• Excerpted passage:
Magazine: Nebula Rift V4N1

Nebula RiftNebula Rift

I’m not writing a silly intro story for this review, because I want to talk about the magazine’s business model. (OK, enough booing, settle down.)

Most science fiction magazines pay a per-word rate to their authors. For “pro” magazines, this is six cents or more per word. For “semi-pro” magazines, it is typically one or two cents per word. Below that, payments are considered “token”.

Nebula rift does things differently. They have five stories per issue, and instead of an up-front payment, each author receives an ongoing royalty of 10% of sales of that issue. So, the publisher gets 50% and the authors split 50%.

At first, I loved this business model. The publisher doesn’t have to worry about bankrupting itself with up-front author payments, and there are five authors per issue with a vested interest in promoting the magazine to their friends and on social media.

On second thought, I decided this model has a chicken-or-egg problem. It needs good authors to bring in readers, but it needs a lot of readers to bring in good authors.

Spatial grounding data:
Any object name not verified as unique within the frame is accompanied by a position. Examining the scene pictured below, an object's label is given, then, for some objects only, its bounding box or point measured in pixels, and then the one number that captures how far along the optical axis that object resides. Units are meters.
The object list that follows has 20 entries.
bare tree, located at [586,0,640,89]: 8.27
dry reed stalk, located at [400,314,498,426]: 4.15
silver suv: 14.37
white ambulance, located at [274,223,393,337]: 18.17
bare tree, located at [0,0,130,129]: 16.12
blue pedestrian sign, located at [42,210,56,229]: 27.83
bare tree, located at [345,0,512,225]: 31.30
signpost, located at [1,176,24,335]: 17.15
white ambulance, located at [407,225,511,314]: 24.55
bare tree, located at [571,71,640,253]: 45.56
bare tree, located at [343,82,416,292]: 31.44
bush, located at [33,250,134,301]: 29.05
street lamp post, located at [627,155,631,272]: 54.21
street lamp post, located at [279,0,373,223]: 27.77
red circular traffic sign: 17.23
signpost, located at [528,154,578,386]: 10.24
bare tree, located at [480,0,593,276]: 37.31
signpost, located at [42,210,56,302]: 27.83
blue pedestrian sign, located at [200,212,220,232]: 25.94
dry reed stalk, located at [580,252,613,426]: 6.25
* * *
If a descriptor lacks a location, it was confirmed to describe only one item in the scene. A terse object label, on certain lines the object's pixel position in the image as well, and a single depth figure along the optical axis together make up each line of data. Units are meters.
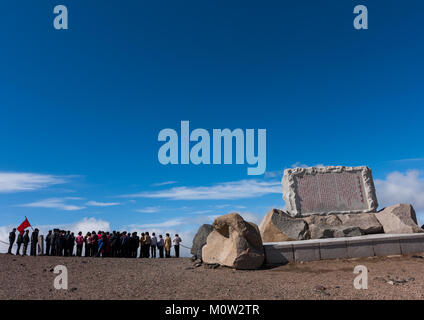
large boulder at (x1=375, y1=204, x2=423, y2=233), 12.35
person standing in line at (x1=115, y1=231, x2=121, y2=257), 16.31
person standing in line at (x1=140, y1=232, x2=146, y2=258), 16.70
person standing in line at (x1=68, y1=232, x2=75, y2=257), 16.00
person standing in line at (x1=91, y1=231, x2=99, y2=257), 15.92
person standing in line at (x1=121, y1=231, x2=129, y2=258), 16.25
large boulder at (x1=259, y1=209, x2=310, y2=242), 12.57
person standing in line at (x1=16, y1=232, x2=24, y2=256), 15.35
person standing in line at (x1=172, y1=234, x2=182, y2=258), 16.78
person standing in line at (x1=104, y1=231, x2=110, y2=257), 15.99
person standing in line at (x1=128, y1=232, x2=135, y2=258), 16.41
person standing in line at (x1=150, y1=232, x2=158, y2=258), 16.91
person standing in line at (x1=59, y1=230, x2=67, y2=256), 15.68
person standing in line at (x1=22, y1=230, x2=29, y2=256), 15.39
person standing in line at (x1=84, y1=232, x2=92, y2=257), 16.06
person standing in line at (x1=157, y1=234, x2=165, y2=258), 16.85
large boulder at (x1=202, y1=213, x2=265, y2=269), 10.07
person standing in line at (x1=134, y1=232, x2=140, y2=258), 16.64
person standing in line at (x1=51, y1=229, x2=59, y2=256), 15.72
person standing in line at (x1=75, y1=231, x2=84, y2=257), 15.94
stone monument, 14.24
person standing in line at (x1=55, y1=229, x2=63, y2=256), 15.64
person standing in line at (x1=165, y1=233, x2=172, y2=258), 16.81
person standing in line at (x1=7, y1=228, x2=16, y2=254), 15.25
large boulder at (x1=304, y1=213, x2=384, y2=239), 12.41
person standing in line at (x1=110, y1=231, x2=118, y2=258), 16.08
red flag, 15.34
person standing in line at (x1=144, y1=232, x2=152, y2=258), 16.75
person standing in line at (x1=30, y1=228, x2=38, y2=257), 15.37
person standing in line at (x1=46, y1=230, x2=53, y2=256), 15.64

• Activity list:
(A) According to the Nebula Rift review, why did the writer at first love the magazine's business model? Answer in one to three sentences.
(B) Return the portion of the Nebula Rift review from "At first, I" to "in good authors.".

• Answers provided:
(A) The publisher doesn't have to worry about bankrupting itself with up-front author payments. Each issue also has five authors with a vested interest in promoting the magazine to their friends and on social media.

(B)
At first, I loved this business model. The publisher doesn’t have to worry about bankrupting itself with up-front author payments, and there are five authors per issue with a vested interest in promoting the magazine to their friends and on social media.

On second thought, I decided this model has a chicken-or-egg problem. It needs good authors to bring in readers, but it needs a lot of readers to bring in good authors.